### Available data ###

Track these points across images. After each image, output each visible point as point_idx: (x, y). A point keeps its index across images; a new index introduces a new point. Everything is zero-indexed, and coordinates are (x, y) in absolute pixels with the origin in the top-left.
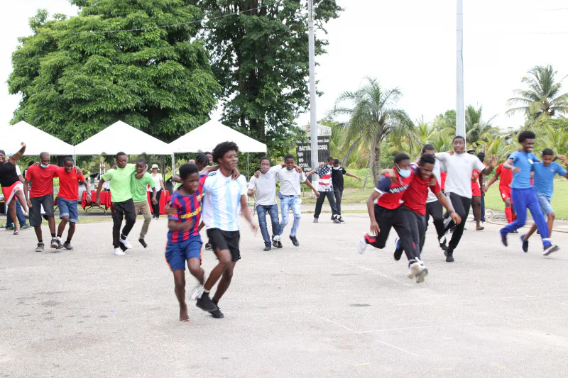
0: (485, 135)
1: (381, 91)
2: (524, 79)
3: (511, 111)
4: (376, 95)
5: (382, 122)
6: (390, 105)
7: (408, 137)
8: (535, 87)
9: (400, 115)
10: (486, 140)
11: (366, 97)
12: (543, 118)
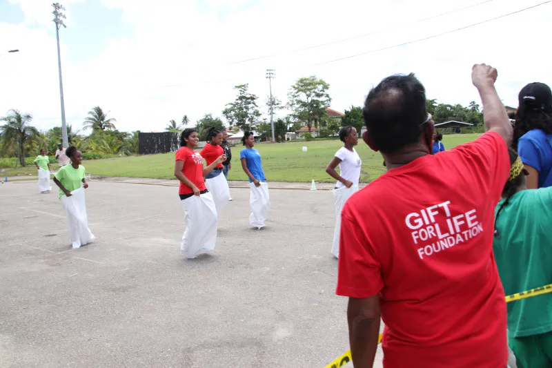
0: (74, 139)
1: (21, 116)
2: (90, 113)
3: (85, 128)
4: (19, 118)
5: (23, 133)
6: (27, 124)
7: (38, 140)
8: (96, 116)
9: (33, 130)
10: (75, 141)
11: (13, 120)
12: (100, 131)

###

- Activity: For every entry above, write it out exactly and remove any image.

- Response below:
Track these points across images. After each image, output each visible point as point_idx: (x, y). A point keeps its index across images; a new index introduces a new point. Everything is zero-indexed, and coordinates are (x, y) in absolute pixels with the origin in the top-left.
0: (485, 135)
1: (381, 91)
2: (524, 79)
3: (511, 111)
4: (376, 95)
5: (382, 122)
6: (390, 105)
7: (408, 137)
8: (535, 87)
9: (400, 115)
10: (486, 140)
11: (366, 97)
12: (543, 118)
0: (74, 139)
1: (21, 116)
2: (90, 113)
3: (85, 128)
4: (19, 118)
5: (23, 133)
6: (27, 124)
7: (38, 140)
8: (96, 116)
9: (33, 130)
10: (75, 141)
11: (13, 120)
12: (100, 131)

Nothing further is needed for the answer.